I set him softly on the bed, covering him in his fleece blankets and the climbing in next to him, covering myself as well. After a moment, his arms wrapped around my waist as if by instinct, fitting into the exact same position as every other time we have lain together. I felt myself drift off, dreaming of every time we'd kissed, and thinking of the times we've mated, the thought of him thrusting hard into me making my face blush crimson, even asleep, the sound of him saying my name over and over, 'Jesse...Jesse...' echoing in my head.

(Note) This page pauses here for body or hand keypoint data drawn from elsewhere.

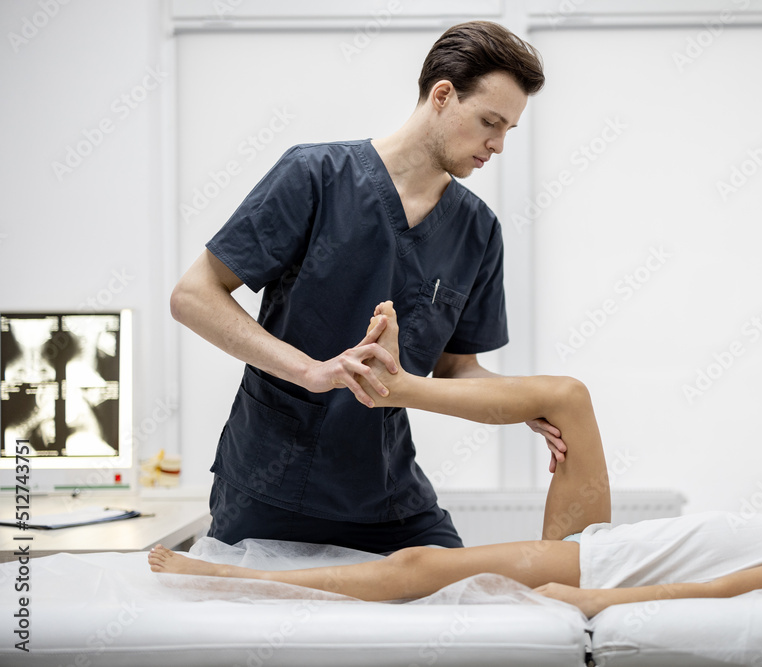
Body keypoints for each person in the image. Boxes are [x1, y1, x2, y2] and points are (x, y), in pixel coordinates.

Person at [149, 302, 762, 618]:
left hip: (601, 562)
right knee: (571, 398)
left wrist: (588, 597)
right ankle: (397, 387)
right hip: (608, 543)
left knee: (417, 564)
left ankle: (227, 577)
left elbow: (710, 593)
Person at [170, 22, 557, 551]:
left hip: (387, 493)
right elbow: (194, 295)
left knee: (468, 603)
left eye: (510, 129)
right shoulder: (316, 175)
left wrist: (523, 403)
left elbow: (457, 369)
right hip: (268, 485)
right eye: (491, 122)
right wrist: (310, 371)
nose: (499, 144)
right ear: (442, 95)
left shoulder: (477, 230)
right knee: (251, 623)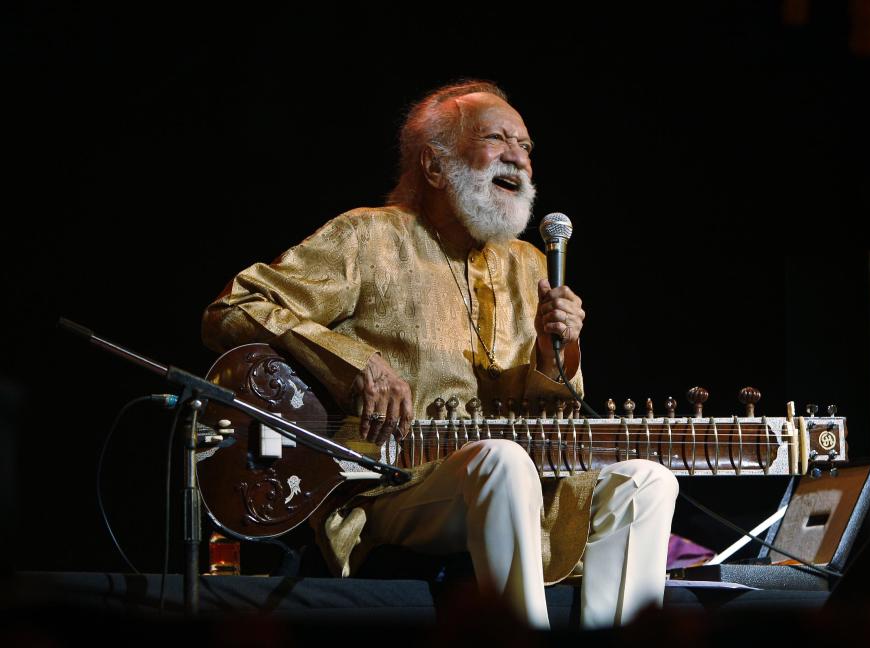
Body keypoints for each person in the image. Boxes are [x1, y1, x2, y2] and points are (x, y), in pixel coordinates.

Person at [201, 80, 678, 629]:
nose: (518, 159)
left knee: (648, 480)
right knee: (502, 459)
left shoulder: (529, 264)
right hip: (390, 484)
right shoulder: (368, 238)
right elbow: (234, 306)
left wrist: (558, 356)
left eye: (525, 146)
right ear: (433, 166)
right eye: (497, 139)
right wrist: (356, 363)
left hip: (516, 482)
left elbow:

Then also the thoughts of times where I've done the same to him, holding him tight to me and hearing his name escape my lips, each time leaving another mark that he is truly the one for me to have and to hold as long as I live and breathe.
My dreams continued to shift, racing through my memories of times Max and I had spent together, our first everythings; our first kiss, first time making love, first shower together, our first date. I could feel myself getting warmer as I dreamt of these things, all of them with joy and with a lack of any kind of worry for worldly things or people. Again my mind echoed with the words of promise; 'forever and for always.'
I awake to the sound of crying nearby, but in a darkened room like his, even my feline vision takes a few moments to adjust. My ears perked as I heard the sound coming from Max's body behind me, so I turn around to comfort him, holding him tight to my chest. I soon realize that he isn't even awake, he's just having a nightmare, and I'm sure it's the same one he's had each night since my accident, the image of me lying in a casket before him, and his knowledge that there was nothing he could have done to save me. I hold him, singing my song to him softly as I hear him slowly return to normal.
As I turn over to fall back asleep myself, however, I feel his paw at my shoulder, turning me back over to be kissed deeply and passionately by him, his soft cheeks still wet with tears. I feel his lips leave mine, and hear a whisper of "I love you, Jesse." I respond in kind, meaning it with all my heart and mind, knowing that I truly was meant for someone as beautiful as this, and floating on air to think that he loves me back just as powerfully. My mind dips back into unconsciousness, falling asleep in the arms of my one, true love; with who I will be... forever and for always.